In northern Ontario, on the Ontario Northland Railway, we are moving thousands of tonnes of freight a day and we are moving passengers. It plays a unique role. Beside that, we have two-lane traffic running through some of the roughest rock cuts in Canada, and it happens to be the Trans-Canada Highway. It is the trucker route across Canada. In January, I do not know how many times I have sat at North Bay, unable to go north because some poor driver has hit a rock cut or hit passengers, yet beside it we have a perfectly safe rail system

The government’s solution is that it will save a few bucks somehow along the way by getting rid of that rail service and putting the freight and the passengers onto the two-lane ribbon of moose pasture that runs through northern Ontario. Somehow that will be more efficient.

Perhaps most galling was Mr. McGuinty’s assistant in northern Ontario, Rick the anti-minister of northern Ontario Bartolucci. Their explanation is that the reason they are cutting out the development corridor and allowing it to be cherry-picked by the private sector, who will take this or that but leave the rest to fall apart, is that they will reinvest it in health care.

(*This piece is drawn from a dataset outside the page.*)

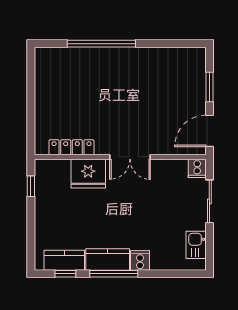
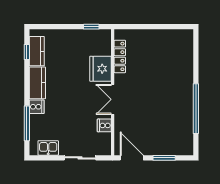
window: (101, 44) -> (196, 109), moved
cooker: (197, 168) -> (104, 125), moved
window: (114, 274) -> (27, 123), moved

Northern Ontarians has seen a lot of dubious mining deals over the years. They are not saps and they know that people in Kirkland Lake, Cochrane, Iroquois Falls, Timmins, New Liskeard, Englehart or North Bay who are getting cancer treatments have to go down on the train to get medical services. I do not know how many families I have seen on the Ontario Northlander with a sick child going down to SickKids for cancer treatment. They can travel on the train because it is at least comfortable for the family.

Dalton McGuinty tells us, “Do not worry. We are going to put those sick kids on a bus, and you are going to get better service.”

People in the north know better. They remember how just last year the ONTC—and I do not blame it for this, because it was getting no support for offering public transit in the north—was actually trying to save money by excluding going into some of the most major communities on the route because the ONTC does not have enough money to serve the public.

When we talk about development of the rail lines and talk about safety, it is about an investment. It is fascinating that the McGuinty government is looking to rip up the rails and ditch the Northern Ontario Development Corporation at a time when the Ring of Fire is about to be developed.

The Ring of Fire will be the largest mining development perhaps in the last half century, perhaps in the last century. The fundamental question is this. Getting access to this ore comes from rail, so if they are going to rip up the lines and get rid of the development corridor, is this all about a plan to take unprocessed ore and ship it off by truck to China?